■ **Required action**:
Print exactly the lines that run from the one containing "atidarytos Jonučių pieno" to the final line of the data, both included, and print none of the pictures.

■ **Material provided**:
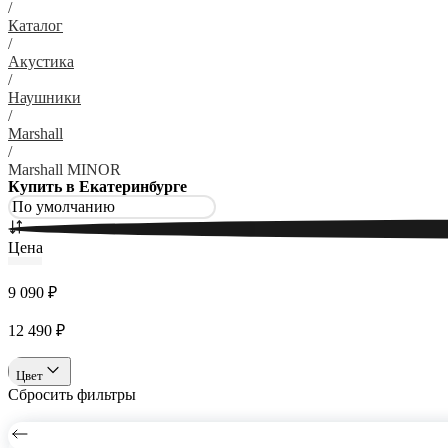
/
Каталог
/
Акустика
/
Наушники
/
Marshall
/
Marshall MINOR
Купить в Екатеринбурге
Цена
9 090 ₽
12 490 ₽
Цвет
Сбросить фильтры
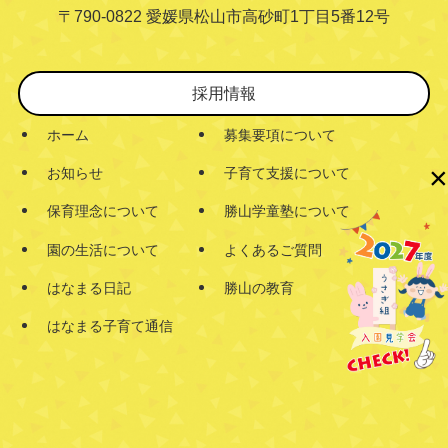
〒790-0822 愛媛県松山市高砂町1丁目5番12号
採用情報
ホーム
募集要項について
×
お知らせ
子育て支援について
保育理念について
勝山学童塾について
園の生活について
よくあるご質問
はなまる日記
勝山の教育
はなまる子育て通信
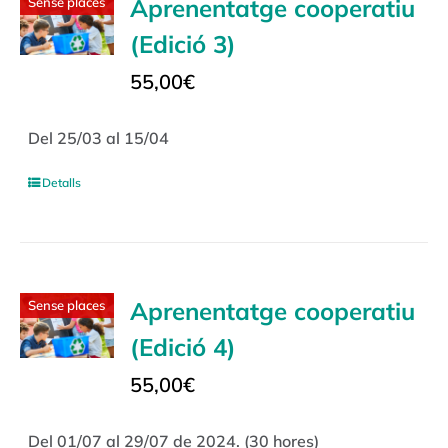
Aprenentatge cooperatiu
Sense places
(Edició 3)
55,00
€
Del 25/03 al 15/04
Detalls
Aprenentatge cooperatiu
Sense places
(Edició 4)
55,00
€
Del 01/07 al 29/07 de 2024. (30 hores)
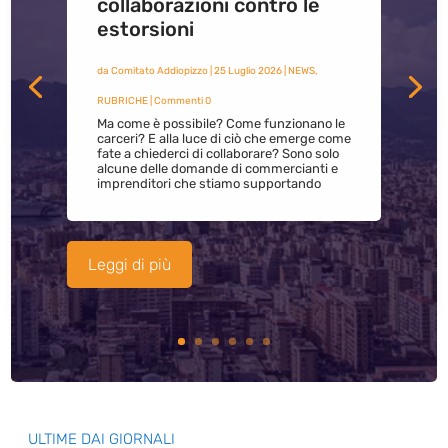
collaborazioni contro le
estorsioni
da
Comitato Addiopizzo
|
25 Luglio 2026
|
NEWS
,
RUBRICHE
| Commenti 0
Ma come è possibile? Come funzionano le
carceri? E alla luce di ciò che emerge come
fate a chiederci di collaborare? Sono solo
alcune delle domande di commercianti e
imprenditori che stiamo supportando
Leggi di più
ULTIME DAI GIORNALI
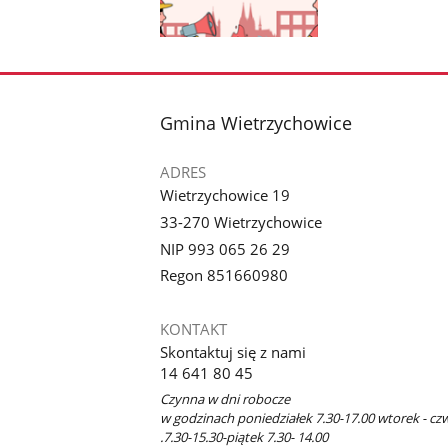
Pokaż
zdjęcie
1
z
stopka
Gmina Wietrzychowice
galerii.
ADRES
Wietrzychowice 19
33-270 Wietrzychowice
NIP 993 065 26 29
Regon 851660980
KONTAKT
Skontaktuj się z nami
14 641 80 45
Czynna w dni robocze
w godzinach poniedziałek 7.30-17.00 wtorek - cz
.7.30-15.30-piątek 7.30- 14.00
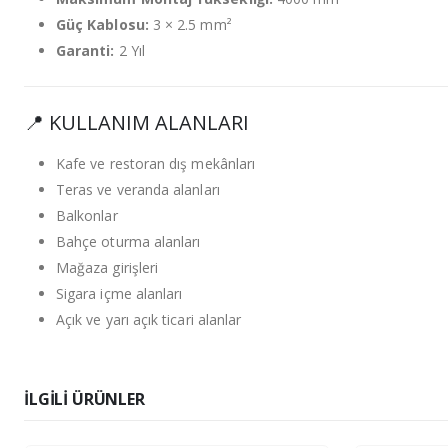
Güç Kablosu:
3 × 2.5 mm²
Garanti:
2 Yıl
📍 KULLANIM ALANLARI
Kafe ve restoran dış mekânları
Teras ve veranda alanları
Balkonlar
Bahçe oturma alanları
Mağaza girişleri
Sigara içme alanları
Açık ve yarı açık ticari alanlar
İLGILI ÜRÜNLER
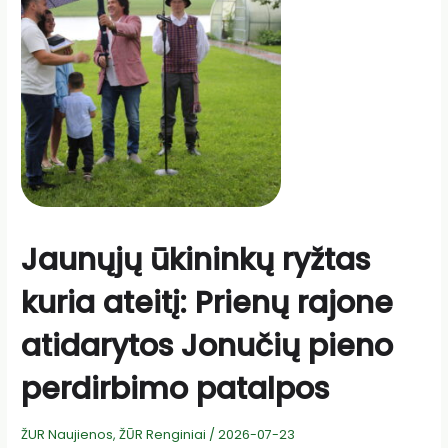
ūkio
ministru
aptarė
Lietuvos
žemės
ūkio
ir
kaimo
ateities
prioritetus
Jaunųjų ūkininkų ryžtas
kuria ateitį: Prienų rajone
atidarytos Jonučių pieno
perdirbimo patalpos
ŽUR Naujienos
,
ŽŪR Renginiai
/
2026-07-23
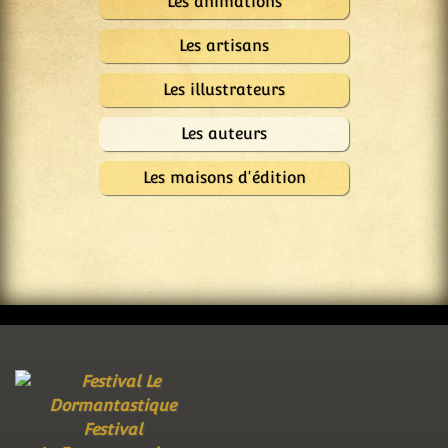
Les animations
Les artisans
Les illustrateurs
Les auteurs
Les maisons d'édition
Festival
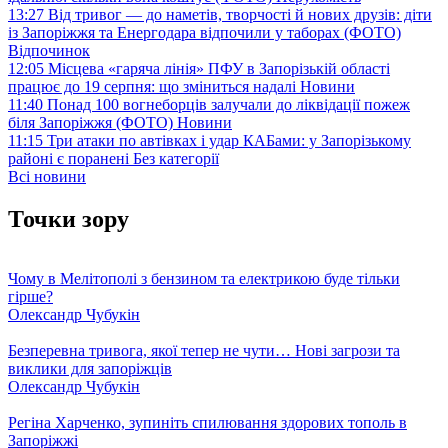
13:27
Від тривог — до наметів, творчості й нових друзів: діти
із Запоріжжя та Енергодара відпочили у таборах (ФОТО)
Відпочинок
12:05
Місцева «гаряча лінія» ПФУ в Запорізькій області
працює до 19 серпня: що зміниться надалі
Новини
11:40
Понад 100 вогнеборців залучали до ліквідації пожеж
біля Запоріжжя (ФОТО)
Новини
11:15
Три атаки по автівках і удар КАБами: у Запорізькому
районі є поранені
Без категорії
Всі новини
Точки зору
Чому в Мелітополі з бензином та електрикою буде тільки
гірше?
Олександр Чубукін
Безперевна тривога, якої тепер не чути… Нові загрози та
виклики для запоріжців
Олександр Чубукін
Регіна Харченко, зупиніть спилювання здорових тополь в
Запоріжжі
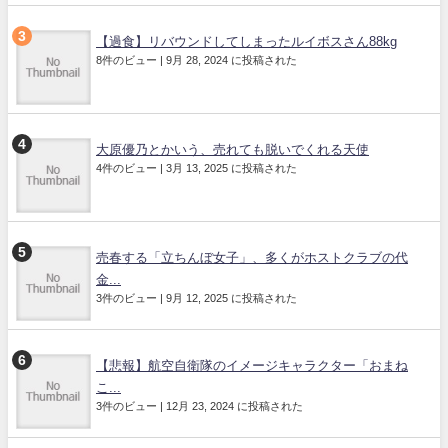
【過食】リバウンドしてしまったルイボスさん88kg
8件のビュー
|
9月 28, 2024 に投稿された
大原優乃とかいう、売れても脱いでくれる天使
4件のビュー
|
3月 13, 2025 に投稿された
売春する「立ちんぼ女子」、多くがホストクラブの代
金...
3件のビュー
|
9月 12, 2025 に投稿された
【悲報】航空自衛隊のイメージキャラクター「おまね
こ...
3件のビュー
|
12月 23, 2024 に投稿された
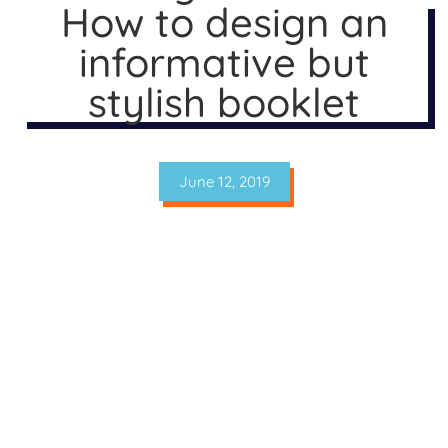
How to design an
informative but
stylish booklet
June 12, 2019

■ **Result for this exercise**:
atidarytos Jonučių pieno
perdirbimo patalpos
ŽUR Naujienos
,
ŽŪR Renginiai
/
2026-07-23
Les animations
Les artisans
Les illustrateurs
Les auteurs
Les maisons d'édition
Festival
13:27
Від тривог — до наметів, творчості й нових друзів: діти
із Запоріжжя та Енергодара відпочили у таборах (ФОТО)
Відпочинок
12:05
Місцева «гаряча лінія» ПФУ в Запорізькій області
працює до 19 серпня: що зміниться надалі
Новини
11:40
Понад 100 вогнеборців залучали до ліквідації пожеж
біля Запоріжжя (ФОТО)
Новини
11:15
Три атаки по автівках і удар КАБами: у Запорізькому
районі є поранені
Без категорії
Всі новини
Точки зору
Чому в Мелітополі з бензином та електрикою буде тільки
гірше?
Олександр Чубукін
Безперевна тривога, якої тепер не чути… Нові загрози та
виклики для запоріжців
Олександр Чубукін
Регіна Харченко, зупиніть спилювання здорових тополь в
Запоріжжі
【過食】リバウンドしてしまったルイボスさん88kg
8件のビュー
|
9月 28, 2024 に投稿された
大原優乃とかいう、売れても脱いでくれる天使
4件のビュー
|
3月 13, 2025 に投稿された
売春する「立ちんぼ女子」、多くがホストクラブの代
金...
3件のビュー
|
9月 12, 2025 に投稿された
【悲報】航空自衛隊のイメージキャラクター「おまね
こ...
3件のビュー
|
12月 23, 2024 に投稿された
How to design an
informative but
stylish booklet
June 12, 2019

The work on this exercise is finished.